The King of Apocalyptical Cabaret serves up and interesting and entertaining album where he mixes Balkan music with wider influences
During this process of finding music from all around the world, Danny and I have come across some alternately brilliant and amusing nicknames of artists and names of genres. Fela Kuti was nicknamed the Black President, which is a very cool nickname. Cesária Évora gained the moniker The Barefoot Diva, which suited her intimate style. Esquivel’s music was called Space Age Bachelor Pad Music, which was ludicrously nonsensical. Boris Kovac has been described as Serbia’s King of Apocalyptical Cabaret, which, quite frankly, is as bonkers and excellent a nickname can get. First off, it implies that there are other kings of Apocalyptical Cabaret in other countries (which I doubt, but who knows) and secondly, what on earth is Apocalyptical Cabaret? I had to find out.
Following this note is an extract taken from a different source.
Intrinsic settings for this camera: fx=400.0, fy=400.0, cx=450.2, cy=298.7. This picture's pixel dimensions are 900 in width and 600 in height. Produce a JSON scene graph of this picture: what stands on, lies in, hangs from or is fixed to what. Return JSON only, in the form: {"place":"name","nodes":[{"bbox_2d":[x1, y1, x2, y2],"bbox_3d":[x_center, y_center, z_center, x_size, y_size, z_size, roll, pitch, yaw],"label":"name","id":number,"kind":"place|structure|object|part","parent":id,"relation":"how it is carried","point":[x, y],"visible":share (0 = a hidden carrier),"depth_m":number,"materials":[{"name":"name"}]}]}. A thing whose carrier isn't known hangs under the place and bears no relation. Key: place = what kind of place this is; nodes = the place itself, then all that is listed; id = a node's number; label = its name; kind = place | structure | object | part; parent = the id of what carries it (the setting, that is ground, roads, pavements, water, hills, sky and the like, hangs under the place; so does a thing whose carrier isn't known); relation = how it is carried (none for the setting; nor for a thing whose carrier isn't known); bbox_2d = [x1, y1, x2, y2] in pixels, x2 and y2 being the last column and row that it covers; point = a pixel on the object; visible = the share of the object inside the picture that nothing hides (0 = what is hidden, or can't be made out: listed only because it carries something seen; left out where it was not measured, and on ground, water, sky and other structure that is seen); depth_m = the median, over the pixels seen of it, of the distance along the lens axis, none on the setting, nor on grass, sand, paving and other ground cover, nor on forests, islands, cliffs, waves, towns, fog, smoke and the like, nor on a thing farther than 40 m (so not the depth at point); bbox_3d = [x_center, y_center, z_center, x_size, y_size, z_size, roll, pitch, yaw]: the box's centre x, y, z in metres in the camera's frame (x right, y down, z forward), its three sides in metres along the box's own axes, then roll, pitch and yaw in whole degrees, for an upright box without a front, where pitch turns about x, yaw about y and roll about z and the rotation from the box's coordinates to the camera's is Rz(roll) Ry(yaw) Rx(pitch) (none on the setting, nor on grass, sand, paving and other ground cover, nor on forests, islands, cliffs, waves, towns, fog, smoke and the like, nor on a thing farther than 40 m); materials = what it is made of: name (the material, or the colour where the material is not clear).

“These dashes of different styles pay dividends overall, as they are what make the album interesting to listen to on repeat listens, but it’s not just that. It helps solidify his central premise that people can be united by music, no matter how different their cultures may be.”
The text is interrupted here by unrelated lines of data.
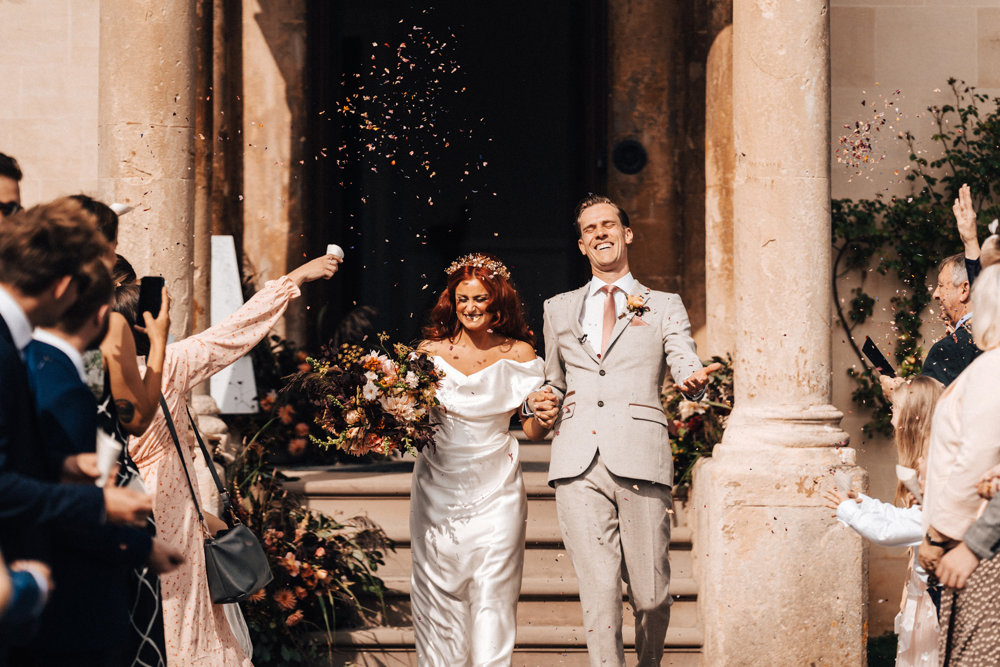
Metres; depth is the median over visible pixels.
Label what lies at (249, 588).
handbag
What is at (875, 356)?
smartphone
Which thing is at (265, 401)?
flower arrangement
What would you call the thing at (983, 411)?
woman
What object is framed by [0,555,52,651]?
person
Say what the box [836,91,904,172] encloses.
confetti
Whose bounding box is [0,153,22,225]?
man
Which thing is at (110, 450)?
paper cup
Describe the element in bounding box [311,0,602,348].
doorway
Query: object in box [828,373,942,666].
girl
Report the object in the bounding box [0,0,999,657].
stone building
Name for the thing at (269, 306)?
woman
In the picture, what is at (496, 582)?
woman
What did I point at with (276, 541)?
flower arrangement
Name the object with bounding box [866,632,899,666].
shrub
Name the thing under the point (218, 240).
white board
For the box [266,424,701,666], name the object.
stone staircase
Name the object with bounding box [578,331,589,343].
lapel microphone
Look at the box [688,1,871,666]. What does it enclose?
stone column
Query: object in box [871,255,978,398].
man
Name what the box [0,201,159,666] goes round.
man
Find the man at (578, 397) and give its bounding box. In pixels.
[533,192,717,666]
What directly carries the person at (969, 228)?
on the ground
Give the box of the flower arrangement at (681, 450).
[663,354,734,491]
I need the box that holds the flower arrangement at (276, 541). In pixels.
[223,435,392,666]
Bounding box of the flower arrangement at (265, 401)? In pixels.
[237,335,335,464]
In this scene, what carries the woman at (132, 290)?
on the ground
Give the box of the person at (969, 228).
[954,185,998,283]
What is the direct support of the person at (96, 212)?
on the ground
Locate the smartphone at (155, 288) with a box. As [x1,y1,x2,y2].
[137,275,164,323]
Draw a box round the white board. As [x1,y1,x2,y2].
[209,234,257,412]
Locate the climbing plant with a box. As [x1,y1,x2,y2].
[831,81,999,438]
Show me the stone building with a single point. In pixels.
(834, 100)
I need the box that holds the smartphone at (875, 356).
[860,336,895,376]
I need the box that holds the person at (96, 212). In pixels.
[62,196,121,265]
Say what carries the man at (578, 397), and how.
on the stone staircase
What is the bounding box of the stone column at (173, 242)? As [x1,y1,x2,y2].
[97,0,199,355]
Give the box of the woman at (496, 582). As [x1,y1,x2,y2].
[406,254,552,664]
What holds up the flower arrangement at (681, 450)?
on the stone staircase
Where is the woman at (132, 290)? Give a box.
[101,271,172,666]
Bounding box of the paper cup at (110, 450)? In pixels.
[94,429,122,485]
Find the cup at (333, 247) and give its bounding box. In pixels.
[325,244,344,260]
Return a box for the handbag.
[162,396,275,602]
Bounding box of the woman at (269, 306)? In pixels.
[127,248,344,666]
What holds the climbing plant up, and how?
attached to the stone building
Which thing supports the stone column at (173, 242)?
attached to the stone building
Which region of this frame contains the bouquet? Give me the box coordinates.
[293,334,442,460]
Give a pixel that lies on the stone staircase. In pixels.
(378, 502)
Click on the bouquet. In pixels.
(368, 366)
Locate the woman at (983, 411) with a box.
[916,260,999,666]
Well, it turns out that Apocalyptical Cabaret is not the world-ending spectacle of music and dance I had imagined, though this is more the case in the live work of his that I have seen recorded. Instead, the truth is rather more sombre. Boris Kovac decided that after the Yugoslav wars during the 1990s and the ensuing genocide of Bosnian Muslims, he would play his own unique mix of folk music and ballroom music in an attempt to exorcise the madness the war had brought. His band, the Ladaaba Orchest, reflects that ambition – it stands for La Danza Apocalyptica Balkanica. Though he himself is Serbian, by using the term Balkan, he is identifying himself with all peoples of the region in an attempt to unite a now fractured region that had recently suffered much bloodshed. Kovac himself has stated that his music borrows from all Eastern European folk traditions, and to me there’s definite Jewish Klezmer and Hungarian Romani influences in his music. Though I was not aware of this when I listened to the album for the first few times, it speaks to the universality of cultures that can at times feel so disparate and alien to us.
Furthermore, as we have noticed so often during this project, many different genres can be incorporated in styles you would not expect, and Boris Kovac shows us once again that this is the case. He does this by combining Balkan folk music with Argentinian tango and Middle Eastern music in the songs Tango Apocalypso and Oriental Express respectively. There are even elements of Mexican music to be found in Rumbatto, and German music in Octoberburrekfest. These dashes of different styles pay dividends overall, as they are what make the album interesting to listen to on repeat listens, but it’s not just that. It helps solidify his central premise that people can be united by music, no matter how different their cultures may be.
The Last Balkan Tango is the title track, and it is the one that kicks off the album, and what a belter it is. Whatever else you might think of Kovac, he creates music that evokes a particular time and place, a certain scene, and when I close my eyes and listen to that song, I can easily imagine myself in another, older world, akin to something you might see described in the literary works of Stefan Zweig or the aesthetic conjured up by the film The Grand Budapest Hotel. I’m in an ornate Hungarian café in around the 1920s or 1930s, I’m having a coffee and some Hungarian layer cake, and I’m listening to this music as people dance. It’s mood music but it’s also acutely interesting music, and from his opening statement of ‘apocalypsa balkanica’, you know you’re in for something out of the ordinary.
At 69 minutes long, it’s a hefty album, but it’s also one that pays dividends on repeat listens. Kovac is a consummate musician, and there are plenty of catchy hooks and tracks, especially in the second song, Begin-ing, which I think might be the biggest earworm on the album. It’s also not an album that is repetitive or samey, and that is because of the variety in the music. The album as a base in Balkan folk and ballroom music, but he dips into different cultures’ music for inspiration, and that elevated the album for me. It is music that encompasses many moods, settings, and styles. It is by turns melancholic, joyous, triumphant, uplifting, sad, provocative, and yes, apocalyptic, and it is that ambition that makes me admire it so.